If you really want to step up your hydration game, you can try adding lemon and a little bit of salt to your water. The lemon provides extra flavor to encourage more consumption, and the salt can help provide your body with important electrolytes, which also help with workout recovery.
3. Consume protein
Even if you are well-hydrated, water on its own is not always enough to provide you with the best recovery after an intense workout. There are a few other things you should also be sure to consume to help your body recover.
First up is protein. Protein serves to both decrease muscle breakdown and increase muscle growth (or muscle protein synthesis). During a tough gym session, the glycogen stores in your muscles get depleted. Eating protein after a workout helps to replenish those glycogen stores and prevent potential muscle degradation.
4. Consume carbs
Carbs are another thing you’ll want to eat for workout recovery. Like protein, carbs play a major role in replenishing your body’s glycogen stores. Carbohydrates can also help with disease prevention. During recovery, your body’s immunity can be temporarily decreased. Carbs have protective benefits to keep you healthy while your body heals.
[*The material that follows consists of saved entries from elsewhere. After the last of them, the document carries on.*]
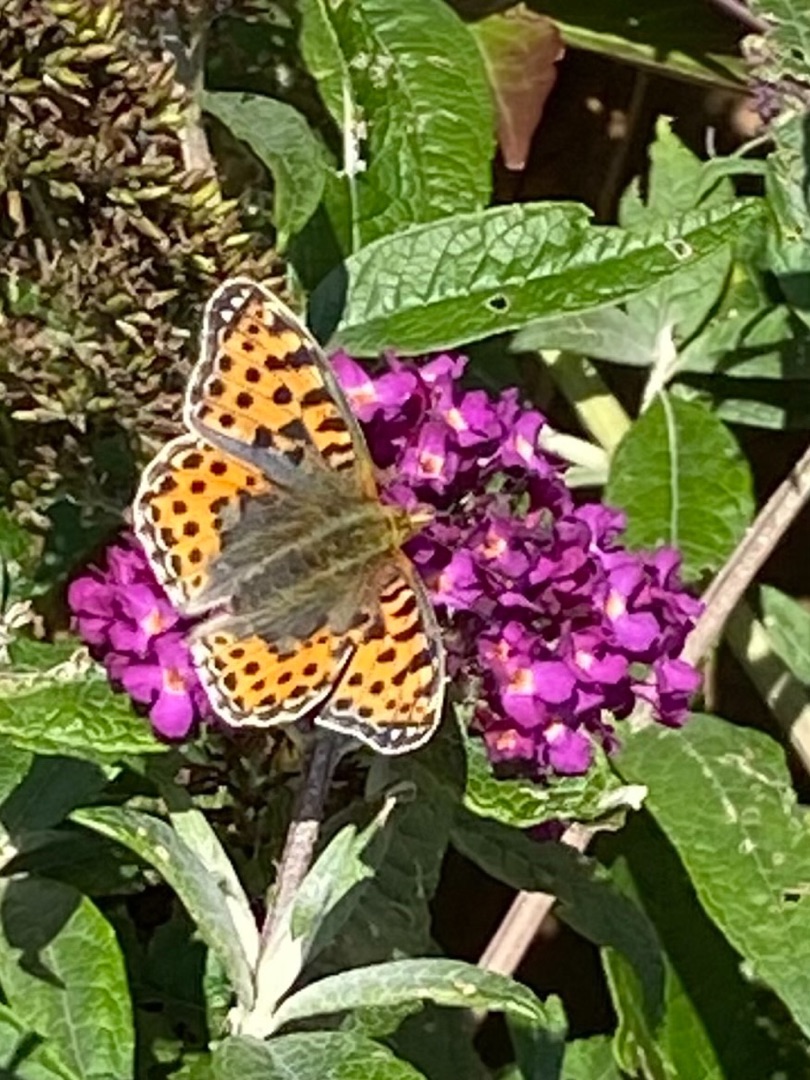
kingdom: Animalia
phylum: Arthropoda
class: Insecta
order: Lepidoptera
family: Nymphalidae
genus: Issoria
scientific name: Issoria lathonia
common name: Storplettet perlemorsommerfugl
5. Never skip the cool down
Once you’ve worked out and you’re exhausted, all you may want to do is lie down immediately. It can be tempting, but don’t make this mistake. Always, always, always cool down after a workout. Be sure to stretch so your muscles don’t get tense or tight. You can also try engaging in an active cool down or active recovery. Whatever it is, just make sure you’re cooling your muscles down after working out.
6. Let your muscles rest
Even if you’re doing everything right (hydrating, consuming carbs and protein, stretching), that doesn’t mean you’ll be able to bounce back immediately from a super tough training session and dive right into another. Giving your body time to truly rest after an intense workout is extremely important. As the saying goes, there’s no such thing as overtraining, just under recovering. You can absolutely push yourself to the limit during your workout as long as you give yourself plenty of time to rest and recover afterward.
7. Cold shower or tub
Last but not least, if you’re feeling the pain after working out, a cold shower or bath can help to soothe your muscles and ease your pain. Your body can release adrenaline in response to the cold water, and it can be a great way to clear your mind as well. The cold water also helps to reduce inflammation, thus decreasing your chances of delayed onset muscle soreness.